Die Maßhaltigkeit der Bauteile wurde ebenfalls beurteilt. Hierzu wurden die Gesamtmaße der Bauteils sowie Detailmaße vermessen. Die besten Bauteile lagen in einer Maßtoleranz der Gesamtmaße durchweg unter 0,1 mm, wobei Detailmaße, wie Treppenstufen eine Toleranz von 0,15 mm aufgewiesen haben. Je nach Verfahren und Material ergaben sich jedoch auch Abweichungen über 0,5 mm.
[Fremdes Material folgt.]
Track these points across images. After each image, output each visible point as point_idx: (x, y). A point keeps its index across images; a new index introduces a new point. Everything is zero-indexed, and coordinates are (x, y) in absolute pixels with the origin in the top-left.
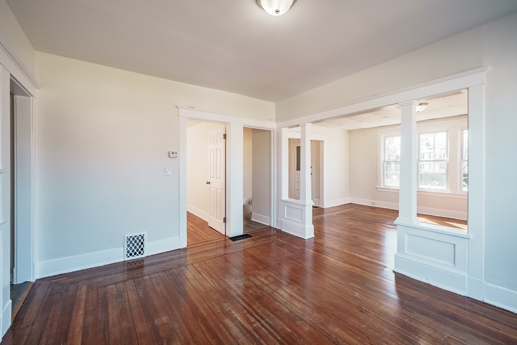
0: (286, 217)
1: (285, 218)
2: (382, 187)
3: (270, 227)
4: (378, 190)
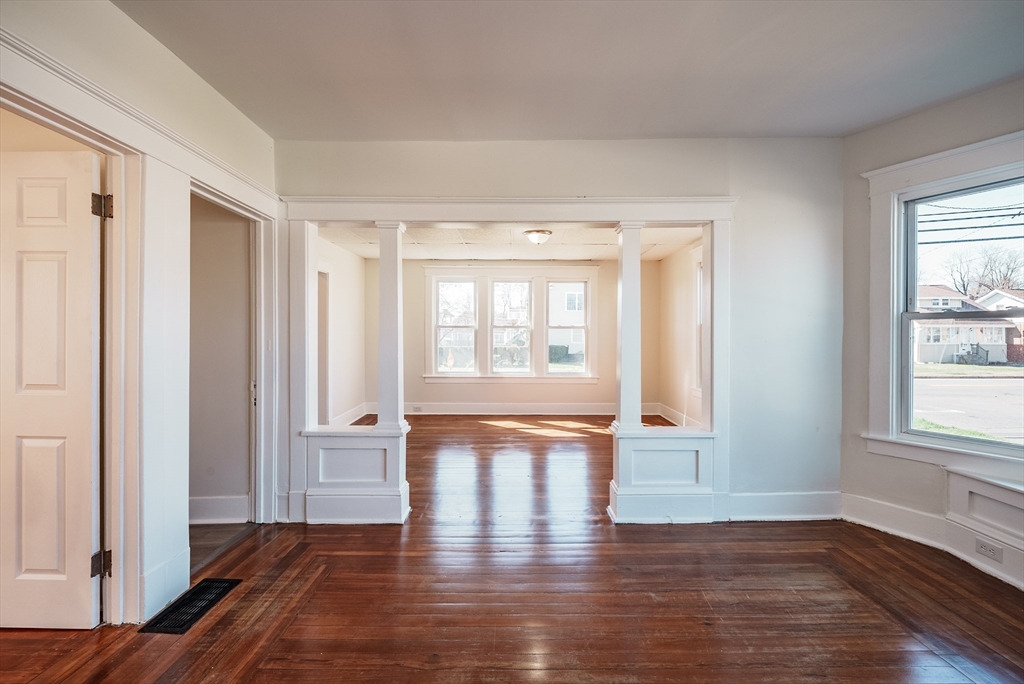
0: (321, 480)
1: (321, 485)
2: (434, 375)
3: (253, 527)
4: (427, 381)
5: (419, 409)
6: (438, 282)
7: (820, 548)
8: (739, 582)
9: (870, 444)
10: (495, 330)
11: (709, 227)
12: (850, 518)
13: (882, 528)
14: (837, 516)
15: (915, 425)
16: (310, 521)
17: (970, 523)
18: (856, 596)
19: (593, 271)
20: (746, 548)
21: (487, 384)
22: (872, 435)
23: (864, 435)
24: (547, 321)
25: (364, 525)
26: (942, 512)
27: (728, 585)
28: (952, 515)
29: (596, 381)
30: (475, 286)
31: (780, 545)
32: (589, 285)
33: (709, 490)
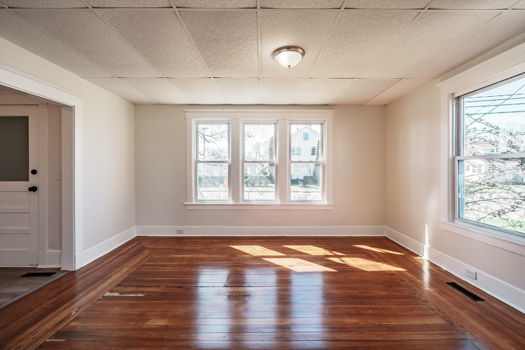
2: (194, 203)
4: (188, 208)
5: (180, 232)
6: (197, 124)
10: (245, 164)
19: (329, 113)
21: (240, 210)
24: (290, 157)
29: (331, 208)
30: (229, 128)
32: (326, 126)
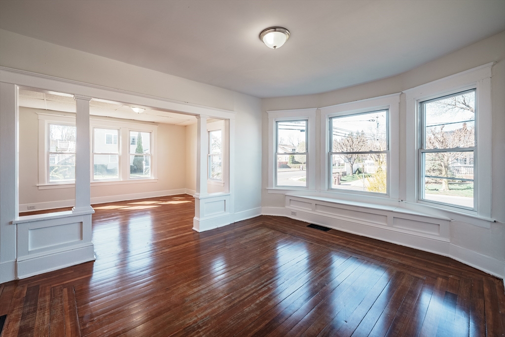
0: (30, 249)
1: (29, 253)
2: (46, 184)
4: (40, 188)
5: (33, 207)
6: (49, 124)
7: (260, 223)
8: (247, 237)
9: (269, 191)
11: (228, 121)
12: (264, 214)
13: (272, 215)
14: (261, 214)
15: (278, 185)
16: (20, 277)
17: (290, 208)
18: (273, 231)
19: (155, 127)
20: (243, 228)
22: (269, 188)
23: (267, 188)
24: (129, 151)
25: (68, 267)
26: (284, 206)
27: (244, 238)
28: (286, 207)
29: (156, 181)
31: (251, 225)
32: (153, 134)
33: (228, 213)
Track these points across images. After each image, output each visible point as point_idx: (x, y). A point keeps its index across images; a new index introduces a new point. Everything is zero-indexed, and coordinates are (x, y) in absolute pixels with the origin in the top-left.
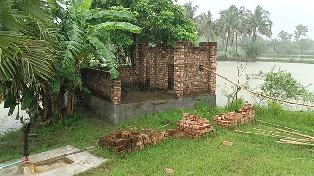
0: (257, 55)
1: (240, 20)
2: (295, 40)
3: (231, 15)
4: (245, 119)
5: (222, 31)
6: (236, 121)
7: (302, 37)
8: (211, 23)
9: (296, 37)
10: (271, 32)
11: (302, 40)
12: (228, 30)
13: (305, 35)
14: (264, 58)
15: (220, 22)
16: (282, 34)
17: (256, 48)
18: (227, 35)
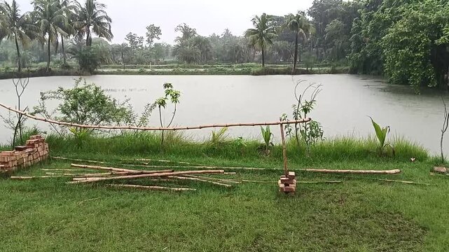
0: (96, 65)
1: (65, 14)
2: (148, 46)
3: (50, 6)
4: (31, 157)
5: (38, 31)
6: (15, 163)
7: (155, 41)
8: (19, 17)
9: (148, 41)
10: (111, 33)
11: (156, 45)
12: (47, 29)
13: (159, 38)
14: (105, 70)
15: (33, 16)
16: (131, 37)
17: (93, 56)
18: (47, 36)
Weitere Untersuchungen stehen bevor – Neueinsteiger willkommen

Die weiteren Untersuchungen mit Warmlagerungstests und die Untersuchung der chemischen Beständigkeit starteten mit Drucklegung dieses Zwischenberichts. Weitere Materialien werden ebenfalls den Tests zugefügt. Im Rahmen des Projektes erfolgt schließlich die Erörterung der Fragestellung „Make-or-Buy“, so dass den Projektpartnern Argumente dargelegt werden, ob sich eine Anschaffung der Maschinentechnik lohnt oder ob die Beauftragung über Dienstleister sinnvoller ist. Ein Einstieg in das Projekt ist weiterhin möglich, ein Anschlussprojekt ist ab Oktober 2017 vorgesehen.


Fazit:

Zusammenfassend lässt sich nach den Zwischenergebnissen sagen, dass die komplexen Referenzbauteile aus Photopolymeren mit erstaunlich guter Oberflächenqualität hergestellt werden konnten. Weiterhin konnten auch Bauteile mit guten mechanischen Eigenschaften hergestellt werden, wobei die Werte im Bereich der Schlagzähigkeit deutlich niedriger als im Spritzguss ausgefallen sind. Eine Herausforderung für die Zukunft ist es, gute Oberflächenqualitäten und zugleich gute mechanische Eigenschaften zu erzielen. Ein Ansatz kann hier die Nachbehandlung von Oberflächen sein. Bei der Weiterführung des Verbundprojektes ist es geplant diese Thematik eingehender zu untersuchen.